Thursday, July 14, 2011

Pictures

  We got the pictures of Francis in the mail today. A DVD sent by amazing people who worked on them for us so we could see him without at least some of the pain that reality brings.
   The nurses waited too long to take the photos. And the reality is that he was gone and things happen to little bodies. Wow.. that is painful to write.
   So after our first try at retouching ( which ended in me staring into space for quite some time)  i consulted a college friend. Who gave me the name of someone in a photo rescue organization. They actually restore photos for disaster victims.. but made an exception for me. I am eternally grateful because I have been afraid i would forget his face. And to be honest.. the original photos were too much of reality for me. These are better. But still are.. what they are.
   He had reddish hair like Gabriel.. but a full head of it. That i didnt know.  It sucks to not know.  All i have now is a blanket he was wrapped in when he was born, a few ultrasound pictures when he was 18 weeks old, some footprints made in ink and these. I wish i had known that i didnt have more time. I would have spent less time packing during those 9 months and more time singing to my baby.

Saturday, July 9, 2011

Going home

My son would have turned four months old the day we took our "vacation" to Ohio this month. It should have been a joyous trip to show off our new son to my grandparents. The reality is that the day Francis was born was also the day my grandfather died.  The last trip that we made was a quick one two weeks before we lost our son... we went to bury Thomas... although genetics may say otherwise he was my little brother.
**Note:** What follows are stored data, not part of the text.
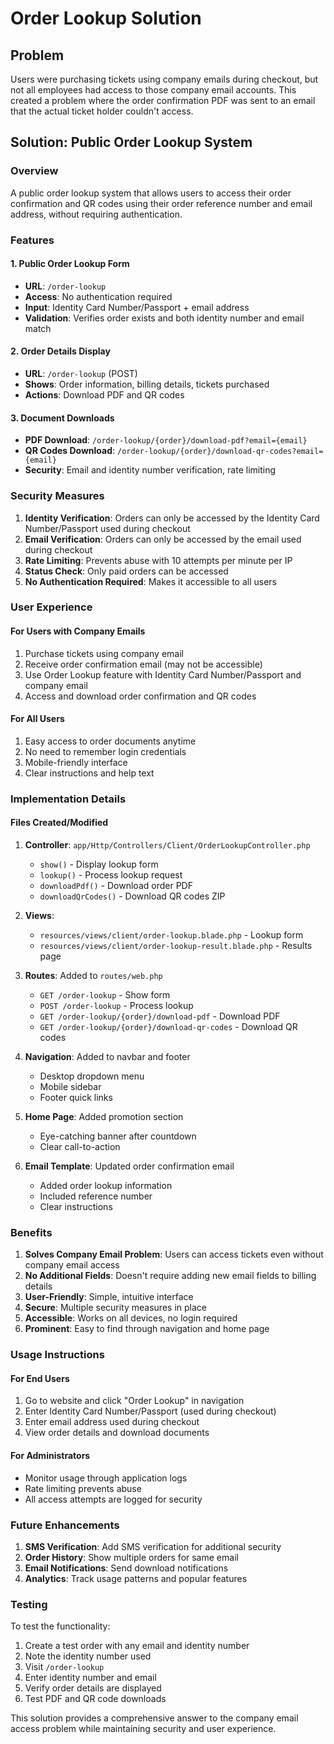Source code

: # Order Lookup Solution

## Problem
Users were purchasing tickets using company emails during checkout, but not all employees had access to those company email accounts. This created a problem where the order confirmation PDF was sent to an email that the actual ticket holder couldn't access.

## Solution: Public Order Lookup System

### Overview
A public order lookup system that allows users to access their order confirmation and QR codes using their order reference number and email address, without requiring authentication.

### Features

#### 1. Public Order Lookup Form
- **URL**: `/order-lookup`
- **Access**: No authentication required
- **Input**: Identity Card Number/Passport + email address
- **Validation**: Verifies order exists and both identity number and email match

#### 2. Order Details Display
- **URL**: `/order-lookup` (POST)
- **Shows**: Order information, billing details, tickets purchased
- **Actions**: Download PDF and QR codes

#### 3. Document Downloads
- **PDF Download**: `/order-lookup/{order}/download-pdf?email={email}`
- **QR Codes Download**: `/order-lookup/{order}/download-qr-codes?email={email}`
- **Security**: Email and identity number verification, rate limiting

### Security Measures

1. **Identity Verification**: Orders can only be accessed by the Identity Card Number/Passport used during checkout
2. **Email Verification**: Orders can only be accessed by the email used during checkout
2. **Rate Limiting**: Prevents abuse with 10 attempts per minute per IP
3. **Status Check**: Only paid orders can be accessed
4. **No Authentication Required**: Makes it accessible to all users

### User Experience

#### For Users with Company Emails
1. Purchase tickets using company email
2. Receive order confirmation email (may not be accessible)
3. Use Order Lookup feature with Identity Card Number/Passport and company email
4. Access and download order confirmation and QR codes

#### For All Users
1. Easy access to order documents anytime
2. No need to remember login credentials
3. Mobile-friendly interface
4. Clear instructions and help text

### Implementation Details

#### Files Created/Modified

1. **Controller**: `app/Http/Controllers/Client/OrderLookupController.php`
   - `show()` - Display lookup form
   - `lookup()` - Process lookup request
   - `downloadPdf()` - Download order PDF
   - `downloadQrCodes()` - Download QR codes ZIP

2. **Views**: 
   - `resources/views/client/order-lookup.blade.php` - Lookup form
   - `resources/views/client/order-lookup-result.blade.php` - Results page

3. **Routes**: Added to `routes/web.php`
   - `GET /order-lookup` - Show form
   - `POST /order-lookup` - Process lookup
   - `GET /order-lookup/{order}/download-pdf` - Download PDF
   - `GET /order-lookup/{order}/download-qr-codes` - Download QR codes

4. **Navigation**: Added to navbar and footer
   - Desktop dropdown menu
   - Mobile sidebar
   - Footer quick links

5. **Home Page**: Added promotion section
   - Eye-catching banner after countdown
   - Clear call-to-action

6. **Email Template**: Updated order confirmation email
   - Added order lookup information
   - Included reference number
   - Clear instructions

### Benefits

1. **Solves Company Email Problem**: Users can access tickets even without company email access
2. **No Additional Fields**: Doesn't require adding new email fields to billing details
3. **User-Friendly**: Simple, intuitive interface
4. **Secure**: Multiple security measures in place
5. **Accessible**: Works on all devices, no login required
6. **Prominent**: Easy to find through navigation and home page

### Usage Instructions

#### For End Users
1. Go to website and click "Order Lookup" in navigation
2. Enter Identity Card Number/Passport (used during checkout)
3. Enter email address used during checkout
4. View order details and download documents

#### For Administrators
- Monitor usage through application logs
- Rate limiting prevents abuse
- All access attempts are logged for security

### Future Enhancements

1. **SMS Verification**: Add SMS verification for additional security
2. **Order History**: Show multiple orders for same email
3. **Email Notifications**: Send download notifications
4. **Analytics**: Track usage patterns and popular features

### Testing

To test the functionality:
1. Create a test order with any email and identity number
2. Note the identity number used
3. Visit `/order-lookup`
4. Enter identity number and email
5. Verify order details are displayed
6. Test PDF and QR code downloads

This solution provides a comprehensive answer to the company email access problem while maintaining security and user experience. 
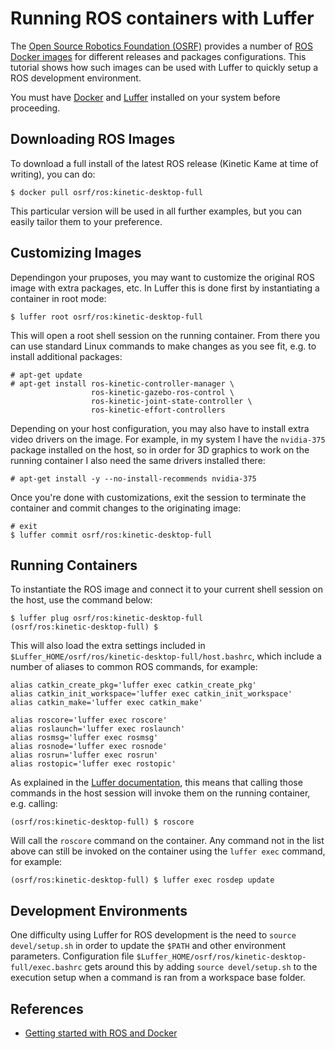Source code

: # Running ROS containers with Luffer

The [Open Source Robotics Foundation (OSRF)](https://www.osrfoundation.org/) provides a number of [ROS Docker images](https://registry.hub.docker.com/_/ros/) for different releases and packages configurations. This tutorial shows how such images can be used with Luffer to quickly setup a ROS development environment.

You must have [Docker](http://docker.com/) and [Luffer](https://github.com/xperroni/luffer) installed on your system before proceeding.

## Downloading ROS Images

To download a full install of the latest ROS release (Kinetic Kame at time of writing), you can do:

    $ docker pull osrf/ros:kinetic-desktop-full

This particular version will be used in all further examples, but you can easily tailor them to your preference.

## Customizing Images

Dependingon your pruposes, you may want to customize the original ROS image with extra packages, etc. In Luffer this is done first by instantiating a container in root mode:

    $ luffer root osrf/ros:kinetic-desktop-full

This will open a root shell session on the running container. From there you can use standard Linux commands to make changes as you see fit, e.g. to install additional packages:

    # apt-get update
    # apt-get install ros-kinetic-controller-manager \
                      ros-kinetic-gazebo-ros-control \
                      ros-kinetic-joint-state-controller \
                      ros-kinetic-effort-controllers

Depending on your host configuration, you may also have to install extra video drivers on the image. For example, in my system I have the `nvidia-375` package installed on the host, so in order for 3D graphics to work on the running container I also need the same drivers installed there:

    # apt-get install -y --no-install-recommends nvidia-375

Once you're done with customizations, exit the session to terminate the container and commit changes to the originating image:

    # exit
    $ luffer commit osrf/ros:kinetic-desktop-full

## Running Containers

To instantiate the ROS image and connect it to your current shell session on the host, use the command below:

    $ luffer plug osrf/ros:kinetic-desktop-full
    (osrf/ros:kinetic-desktop-full) $

This will also load the extra settings included in `$Luffer_HOME/osrf/ros/kinetic-desktop-full/host.bashrc`, which include a number of aliases to common ROS commands, for example:

    alias catkin_create_pkg='luffer exec catkin_create_pkg'
    alias catkin_init_workspace='luffer exec catkin_init_workspace'
    alias catkin_make='luffer exec catkin_make'

    alias roscore='luffer exec roscore'
    alias roslaunch='luffer exec roslaunch'
    alias rosmsg='luffer exec rosmsg'
    alias rosnode='luffer exec rosnode'
    alias rosrun='luffer exec rosrun'
    alias rostopic='luffer exec rostopic'

As explained in the [Luffer documentation](https://github.com/xperroni/luffer/blob/master/README.md), this means that calling those commands in the host session will invoke them on the running container, e.g. calling:

    (osrf/ros:kinetic-desktop-full) $ roscore

Will call the `roscore` command on the container. Any command not in the list above can still be invoked on the container using the `luffer exec` command, for example:

    (osrf/ros:kinetic-desktop-full) $ luffer exec rosdep update

## Development Environments

One difficulty using Luffer for ROS development is the need to `source devel/setup.sh` in order to update the `$PATH` and other environment parameters. Configuration file `$Luffer_HOME/osrf/ros/kinetic-desktop-full/exec.bashrc` gets around this by adding `source devel/setup.sh` to the execution setup when a command is ran from a workspace base folder.

## References

* [Getting started with ROS and Docker](http://wiki.ros.org/docker/Tutorials/Docker)
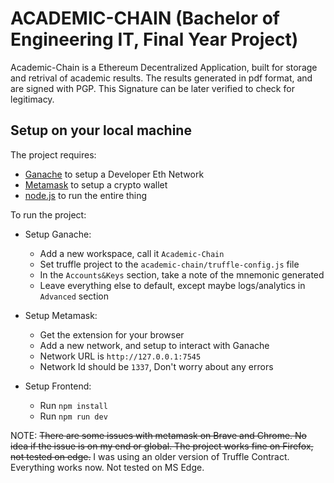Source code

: # ACADEMIC-CHAIN (Bachelor of Engineering IT, Final Year Project)

Academic-Chain is a Ethereum Decentralized Application, built for storage and retrival of academic results. The results generated in pdf format, and are signed with PGP. This Signature can be later verified to check for legitimacy.

## Setup on your local machine

The project requires:

- [Ganache](https://trufflesuite.com/ganache/index.html) to setup a Developer Eth Network
- [Metamask](https://metamask.io/) to setup a crypto wallet
- [node.js](https://nodejs.org) to run the entire thing

To run the project:

- Setup Ganache:

  - Add a new workspace, call it `Academic-Chain`
  - Set truffle project to the `academic-chain/truffle-config.js` file
  - In the `Accounts&Keys` section, take a note of the mnemonic generated
  - Leave everything else to default, except maybe logs/analytics in `Advanced` section

- Setup Metamask:

  - Get the extension for your browser
  - Add a new network, and setup to interact with Ganache
  - Network URL is `http://127.0.0.1:7545`
  - Network Id should be `1337`, Don't worry about any errors

- Setup Frontend:
  - Run `npm install`
  - Run `npm run dev`

NOTE: ~~There are some issues with metamask on Brave and Chrome. No idea if the issue is on my end or global. The project works fine on Firefox, not tested on edge.~~ I was using an older version of Truffle Contract. Everything works now. Not tested on MS Edge.
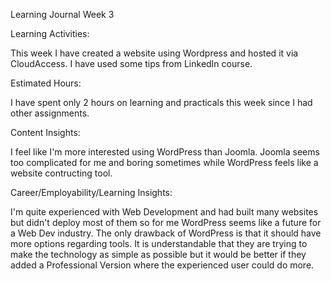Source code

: Learning Journal Week 3 

Learning Activities: 

This week I have created a website using Wordpress and hosted it via CloudAccess. I have used some tips from LinkedIn course.

Estimated Hours:

I have spent only 2 hours on learning and practicals this week since I had other assignments.

Content Insights: 

I feel like I'm more interested using WordPress than Joomla. Joomla seems too complicated for me and boring sometimes while WordPress feels like a website contructing tool. 

Career/Employability/Learning Insights:

I'm quite experienced with Web Development and had built many websites but didn't deploy most of them so for me WordPress seems like a future for a Web Dev industry. The only drawback of WordPress is that it should have more options regarding tools. It is understandable that they are trying to make the technology as simple as possible but it would be better if they added a Professional Version where the experienced user could do more.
So this trip was not easy.
    The first thing I did when we pulled up was walk next door to see Thomas' sister. I couldnt even look at her without crying. The last thing i remember when we left was Tom standing in the driveway... " Don't ever stop hugging them" He told us with the stricken look of grief on his face...  I tried.
   Thomas died at 23. How i remember him is a little boy with blond curls and a dirty face. As a baby he wouldnt stop crying until i held him. He was my little buddy. Nearly 7 years older than him...we were pretty close. I knew him nearly his entire life. Our neighbors weren't just people who lived next door.
   We were together all the time. We ate together, laughed, screamed at each other like only siblings do. There were four of us. We looked so much alike that people that didnt know us thought we were really siblings. Thomas would go with us to my mother's cabin frequently and I dont remember a time when he or his sister were not a daily part of our lives.
  When i heard about Thomas' death I immediately went into panic mode. I was very pregnant... but my midwife gave me clearance to go. I was only worried that i would go into labor there without my midwife... but i had to be there. I couldnt not go to bury him. I couldnt not be with my family.
   It turns out that it was one of my last days with my son. And i'm glad i went. For one i could never not be there for people i care about in a time like that. Another... i had some time with my baby.. i sat at the viewing for hours with my hand on my stomach. I drove to Columbus late at night to pick up my brother with my son and sister in tow laughing about the man next to us picking his nose. Yelling at Thomas for making us do this. Joking i'd go into labor. I wish i would have.
   I have gone over those days with a fine toothed comb. I prayed so much for Thomas that i offered all i could give. I spent a lot of time worrying that i offered something i didnt intend to. But it also gives me some comfort.
  As a Catholic i fully believe in purgatory. I know that Thomas has Francis in heaven.. a little angel to pray for him. Because the last few days of Francis' life were filled with my grief... I'm sure he knew who to pray for when he reached those gates. Who to reach for.
   I spent time with Thomas' mother. We grieved together losses that seem so intertwined. I feel closer to her now than i ever did.  We have different types of losses.. but the same. We want to hold our sons but cant.
  The weekend brought a trip to my father's house and going through photos of my grandfather for a memorial book. With all the rest my Pop has really not gotten many tears from me. I think he'd understand. He didnt want a memorial service or a funeral.. just a party. So that we shall and i'll save the tears for August.
  My visit to Thomas was not an easy one.  It was peaceful there. And we had a nice chat through tears. It is amazing how you can grieve someone but want to punch them at the same time.  I gave his spot a blessing and slowly walked away.  I have yet to visit my son's grave. I can't. Because to think of what is there is more than i can bare.  But this is our life.
  Some days the loss is so fresh and heavy i can hardly function. Others i feel at peace and okay. It is a roller coaster... one i can never get off.  So i'm praying for more of the latter. I know this wont ever get better.. just easier to cope with, easier to hide. And it has been a lot to lose.
   It has been four months... I'm still standing... I wish i had more strength. I wish that i could write of how i'm holding my own and about goodness that has come from this. But to be honest... I'm not sure.  I'm more patient with my kids, more in tune to what is important... I've seriously questioned my faith and rebounded from the doubt.  But still standing is honestly the best description ive got.